> _ACTIVITY_: Write each line of the material exactly as given, from the top through the line that contains "are interested in", and omit all pictures.

> _RECORDS FOR PROCESSING_:
****************

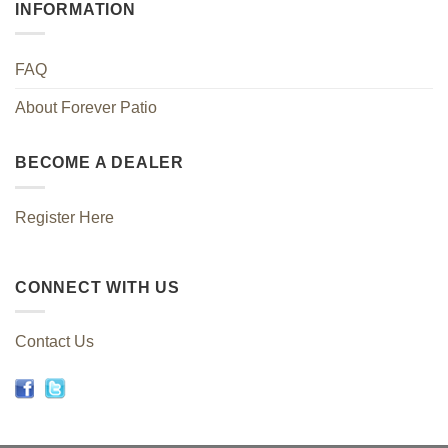
INFORMATION
FAQ
About Forever Patio
BECOME A DEALER
Register Here
CONNECT WITH US
Contact Us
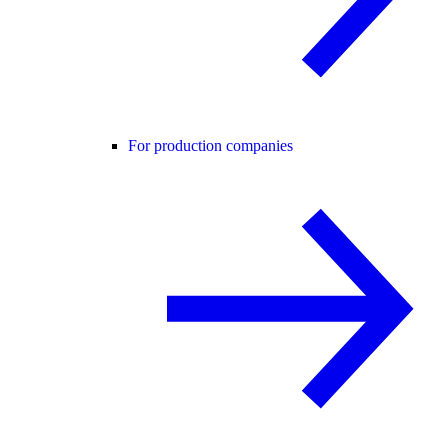
For production companies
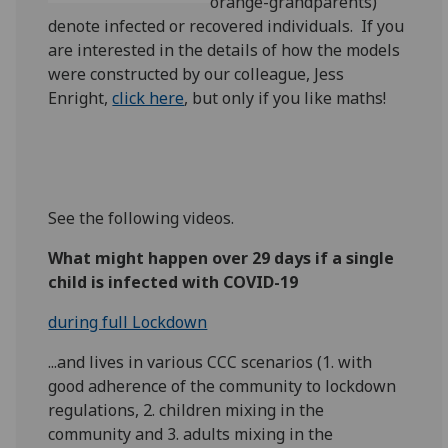
orange-grandparents)
denote infected or recovered individuals. If you
are interested in the details of how the models
were constructed by our colleague, Jess
Enright,
click here
, but only if you like maths!
See the following videos.
What might happen over 29 days if a single
child is infected with COVID-19
during full Lockdown
...and lives in various CCC scenarios (1. with
good adherence of the community to lockdown
regulations, 2. children mixing in the
community and 3. adults mixing in the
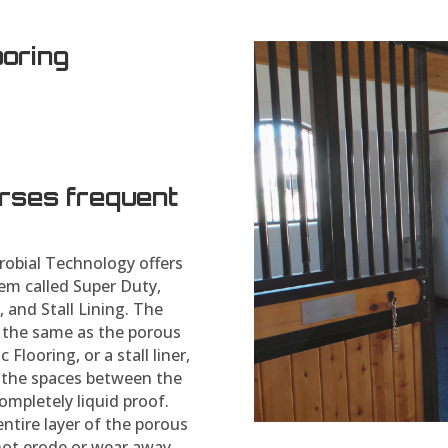
ooring
orses frequent
robial Technology offers
em called Super Duty,
, and Stall Lining. The
y the same as the porous
 Flooring, or a stall liner,
s the spaces between the
ompletely liquid proof.
entire layer of the porous
not erode or wear away.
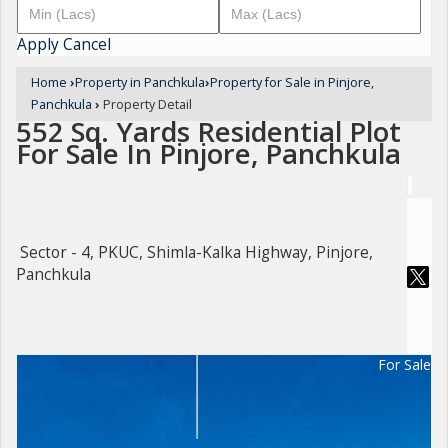
Apply
Cancel
Home
›
Property in Panchkula
›
Property for Sale in Pinjore,
Panchkula
›
Property Detail
552 Sq. Yards Residential Plot
For Sale In Pinjore, Panchkula
Sector - 4, PKUC, Shimla-Kalka Highway, Pinjore,
Panchkula
For Sale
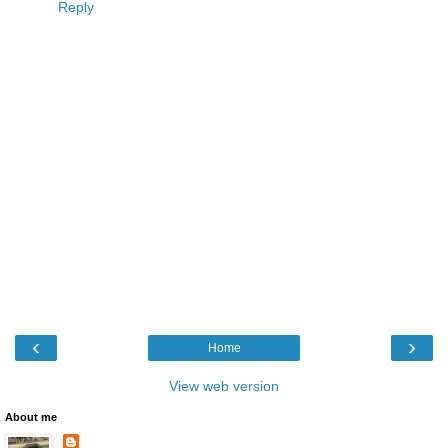
Reply
‹
›
Home
View web version
About me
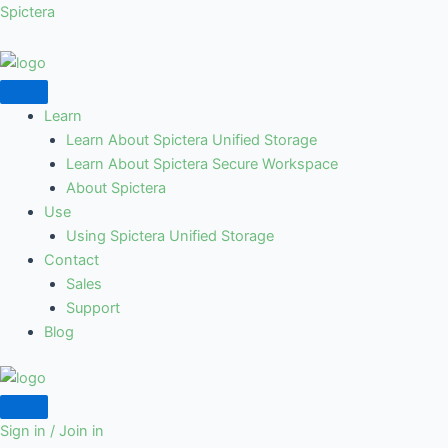
Skip
Spictera
to
content
Learn
Learn About Spictera Unified Storage
Learn About Spictera Secure Workspace
About Spictera
Use
Using Spictera Unified Storage
Contact
Sales
Support
Blog
Sign in / Join in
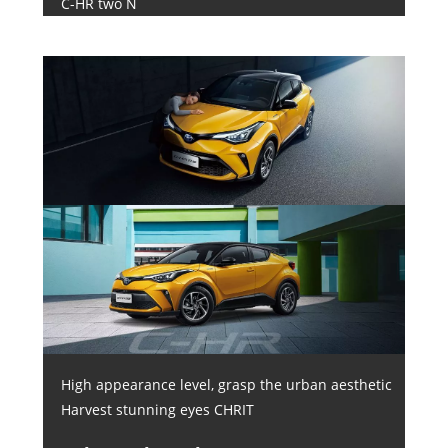
C-HR two N
High appearance level, grasp the urban aesthetic
Harvest stunning eyes CHRIT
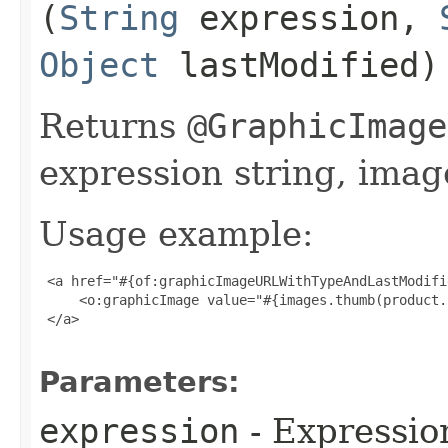
(
String
expression,
Object
lastModified)
Returns
@GraphicImage
expression string, imag
Usage example:
 <a href="#{of:graphicImageURLWithTypeAndLastModifi
     <o:graphicImage value="#{images.thumb(product.
 </a>

Parameters:
expression
- Expressio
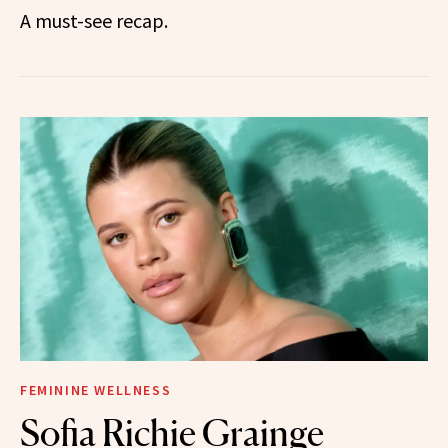
A must-see recap.
FEMININE WELLNESS
Sofia Richie Grainge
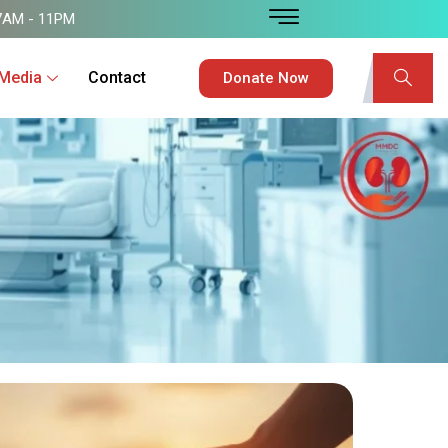
7AM - 11PM
Media
Contact
Donate Now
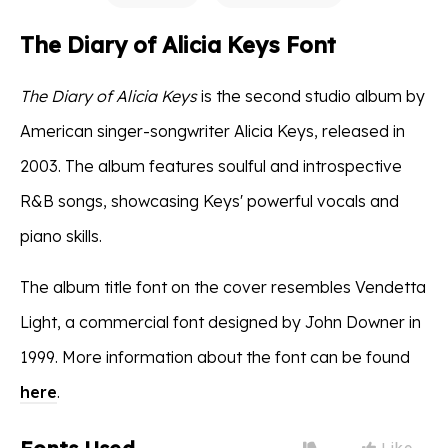
The Diary of Alicia Keys Font
The Diary of Alicia Keys
is the second studio album by
American singer-songwriter Alicia Keys, released in
2003. The album features soulful and introspective
R&B songs, showcasing Keys' powerful vocals and
piano skills.
The album title font on the cover resembles Vendetta
Light, a commercial font designed by John Downer in
1999. More information about the font can be found
here
.
Like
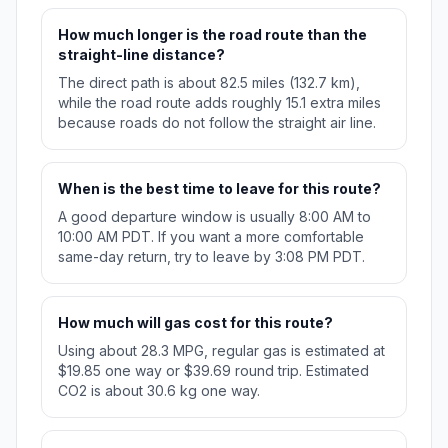
How much longer is the road route than the
straight-line distance?
The direct path is about 82.5 miles (132.7 km),
while the road route adds roughly 15.1 extra miles
because roads do not follow the straight air line.
When is the best time to leave for this route?
A good departure window is usually 8:00 AM to
10:00 AM PDT. If you want a more comfortable
same-day return, try to leave by 3:08 PM PDT.
How much will gas cost for this route?
Using about 28.3 MPG, regular gas is estimated at
$19.85 one way or $39.69 round trip. Estimated
CO2 is about 30.6 kg one way.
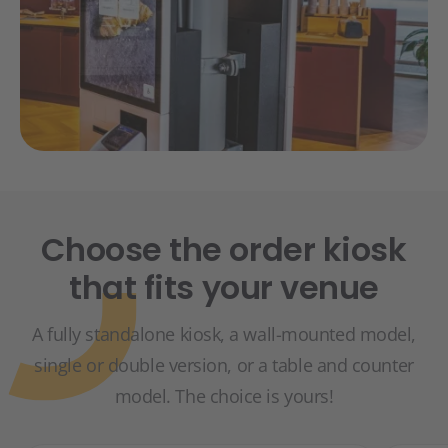
Choose the order kiosk
that fits your venue
A fully standalone kiosk, a wall-mounted model,
single or double version, or a table and counter
model. The choice is yours!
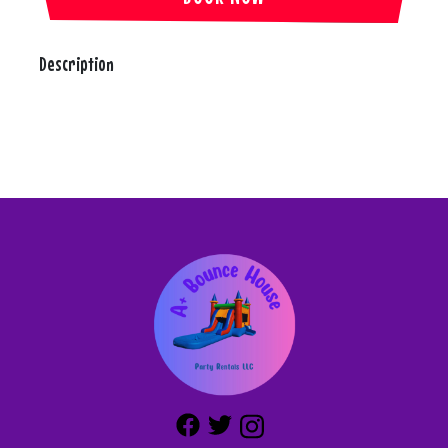
Description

****************

> _RESPONSE_:
INFORMATION
FAQ
About Forever Patio
BECOME A DEALER
Register Here
CONNECT WITH US
Contact Us
For production companies
orange-grandparents)
denote infected or recovered individuals. If you
are interested in the details of how the models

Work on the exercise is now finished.